WHAT YOU NEED TO DO: In the entries below, begin at the line that has "hfov_deg: 25.1" and stop after the line that has "exposure_s: 1/320"; output those lines exactly, leaving out pictures.
+-------+
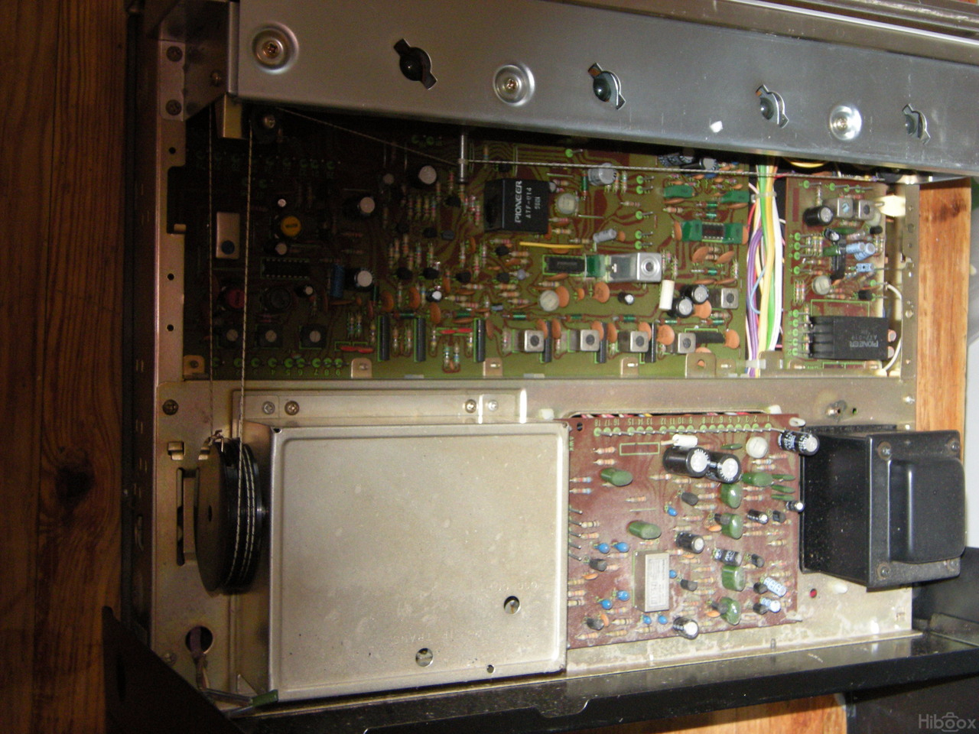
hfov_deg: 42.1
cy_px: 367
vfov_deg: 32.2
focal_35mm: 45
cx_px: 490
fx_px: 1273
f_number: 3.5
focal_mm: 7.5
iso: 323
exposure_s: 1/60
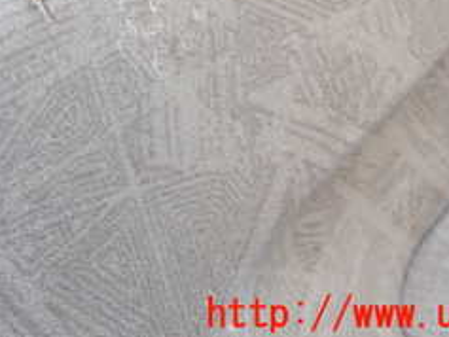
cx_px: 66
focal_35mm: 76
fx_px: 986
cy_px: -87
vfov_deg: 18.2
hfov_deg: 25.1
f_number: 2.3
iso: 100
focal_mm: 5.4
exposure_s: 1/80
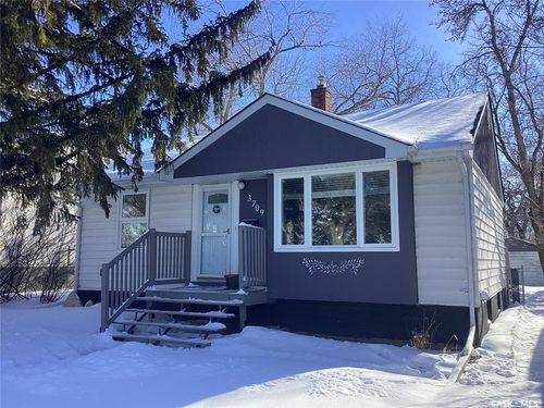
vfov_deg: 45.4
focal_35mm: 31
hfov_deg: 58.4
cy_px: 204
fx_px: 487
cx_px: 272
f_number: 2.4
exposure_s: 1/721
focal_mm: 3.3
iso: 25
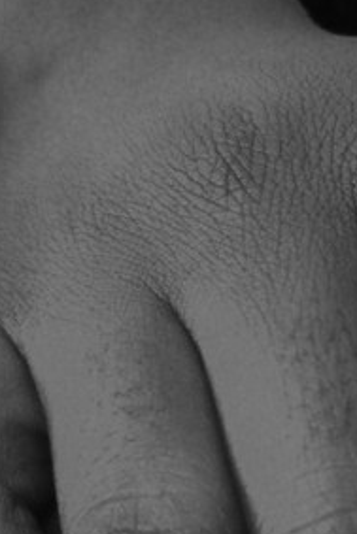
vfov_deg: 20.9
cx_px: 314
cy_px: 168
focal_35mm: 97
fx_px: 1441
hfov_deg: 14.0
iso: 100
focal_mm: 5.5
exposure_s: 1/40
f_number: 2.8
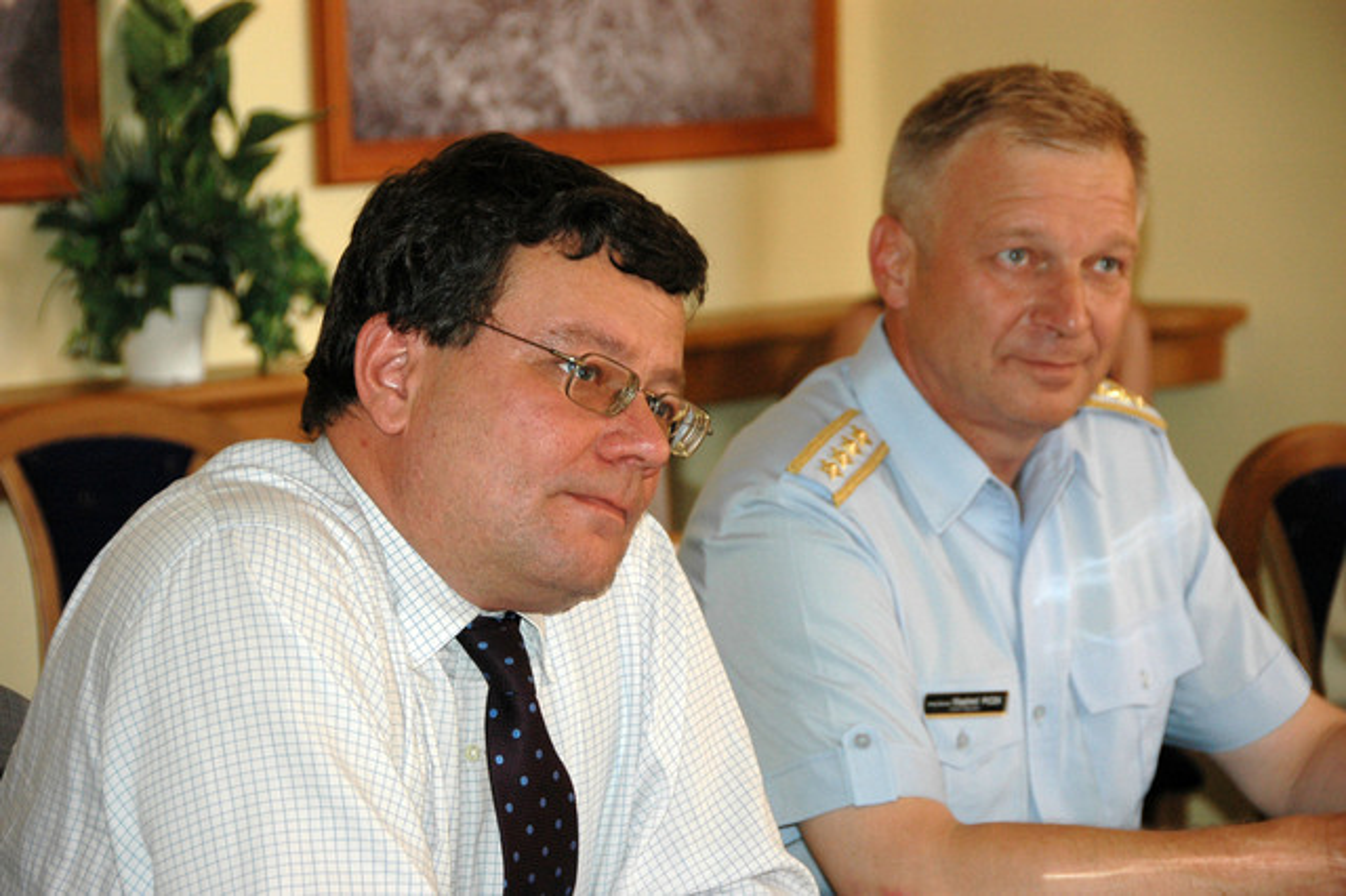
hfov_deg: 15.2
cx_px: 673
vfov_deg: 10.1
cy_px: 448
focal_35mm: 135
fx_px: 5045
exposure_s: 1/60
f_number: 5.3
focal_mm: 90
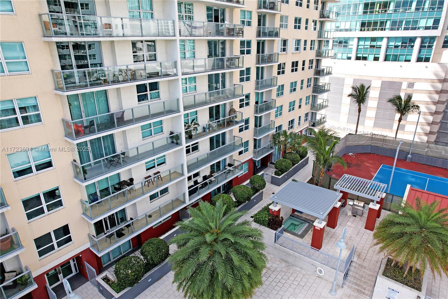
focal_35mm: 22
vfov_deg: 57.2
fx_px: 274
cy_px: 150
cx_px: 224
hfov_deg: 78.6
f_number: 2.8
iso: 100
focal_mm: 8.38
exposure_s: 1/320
+-------+
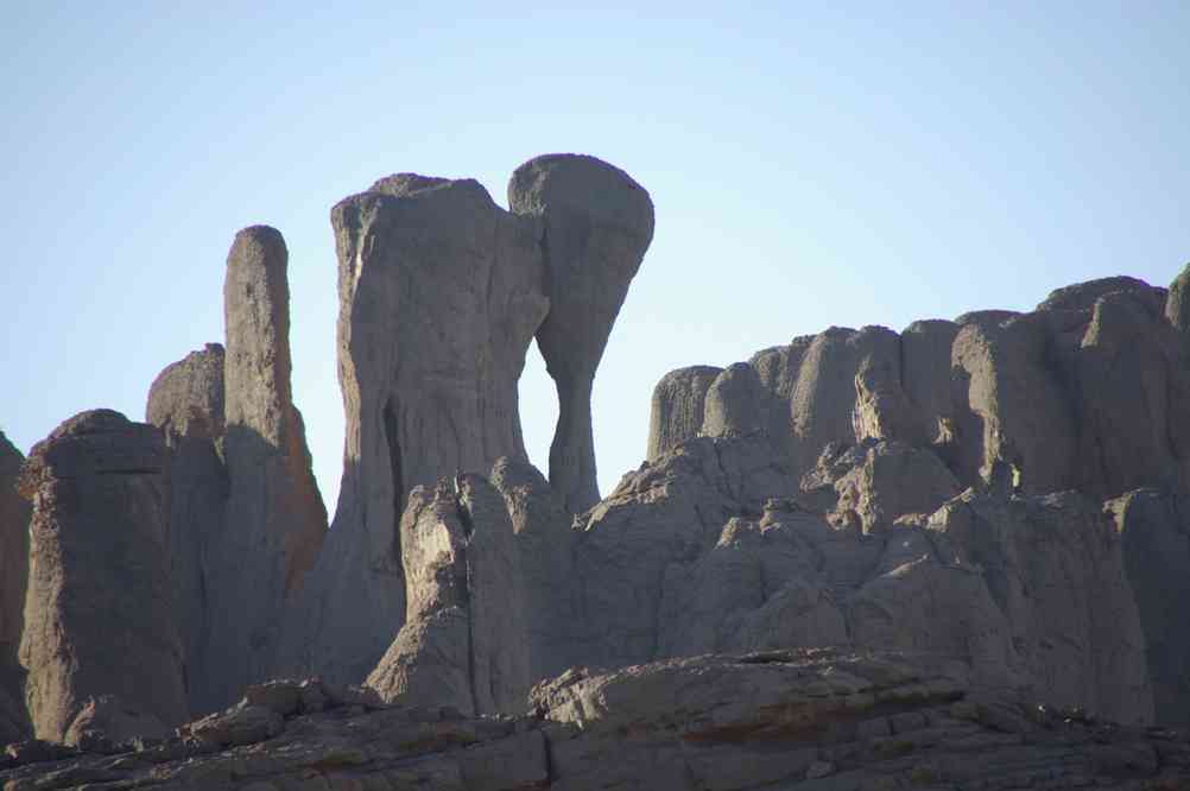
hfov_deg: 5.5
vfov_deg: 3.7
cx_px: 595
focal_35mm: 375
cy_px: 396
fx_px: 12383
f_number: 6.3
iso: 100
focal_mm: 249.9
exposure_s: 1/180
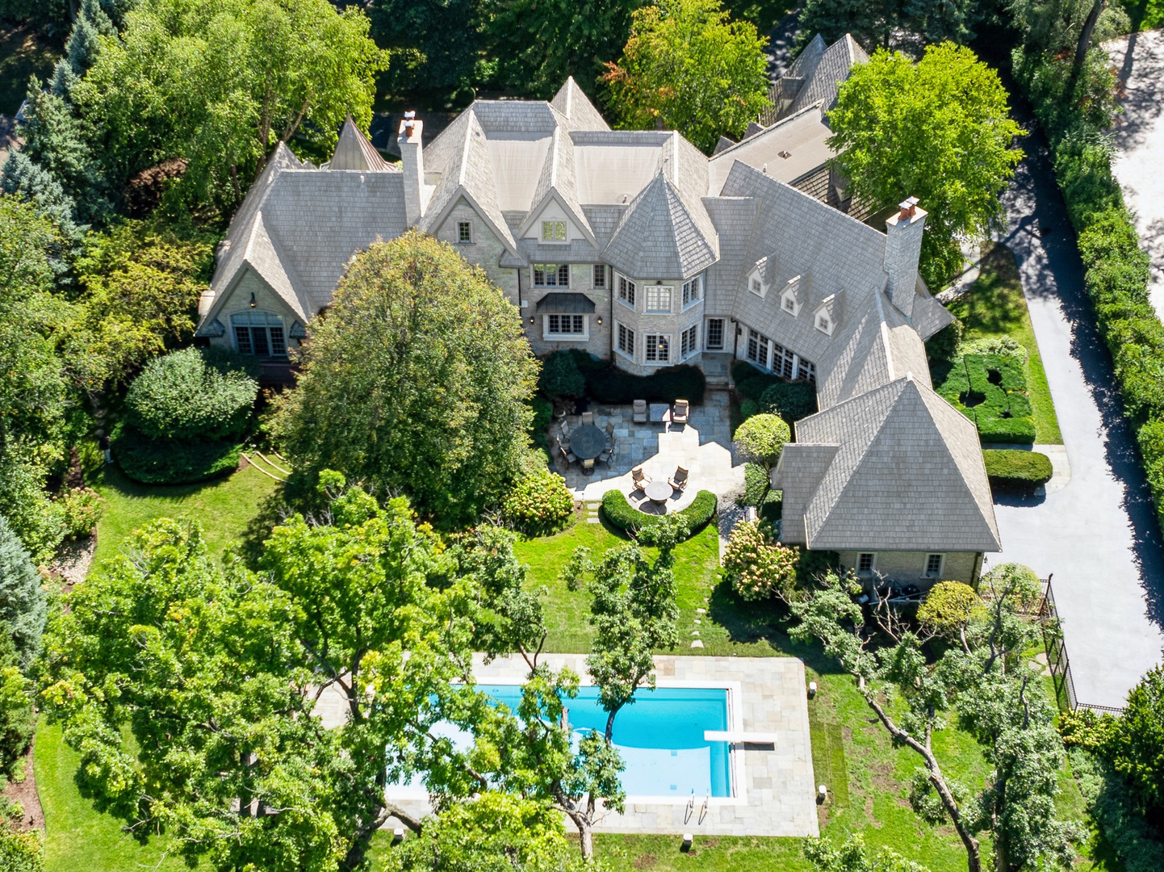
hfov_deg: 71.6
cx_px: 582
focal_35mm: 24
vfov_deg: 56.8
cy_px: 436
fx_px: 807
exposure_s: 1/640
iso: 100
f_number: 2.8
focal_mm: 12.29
+-------+
SOLUTION TO THIS EXERCISE:
hfov_deg: 25.1
f_number: 2.3
iso: 100
focal_mm: 5.4
exposure_s: 1/80
vfov_deg: 45.4
focal_35mm: 31
hfov_deg: 58.4
cy_px: 204
fx_px: 487
cx_px: 272
f_number: 2.4
exposure_s: 1/721
focal_mm: 3.3
iso: 25
vfov_deg: 20.9
cx_px: 314
cy_px: 168
focal_35mm: 97
fx_px: 1441
hfov_deg: 14.0
iso: 100
focal_mm: 5.5
exposure_s: 1/40
f_number: 2.8
hfov_deg: 15.2
cx_px: 673
vfov_deg: 10.1
cy_px: 448
focal_35mm: 135
fx_px: 5045
exposure_s: 1/60
f_number: 5.3
focal_mm: 90
focal_35mm: 22
vfov_deg: 57.2
fx_px: 274
cy_px: 150
cx_px: 224
hfov_deg: 78.6
f_number: 2.8
iso: 100
focal_mm: 8.38
exposure_s: 1/320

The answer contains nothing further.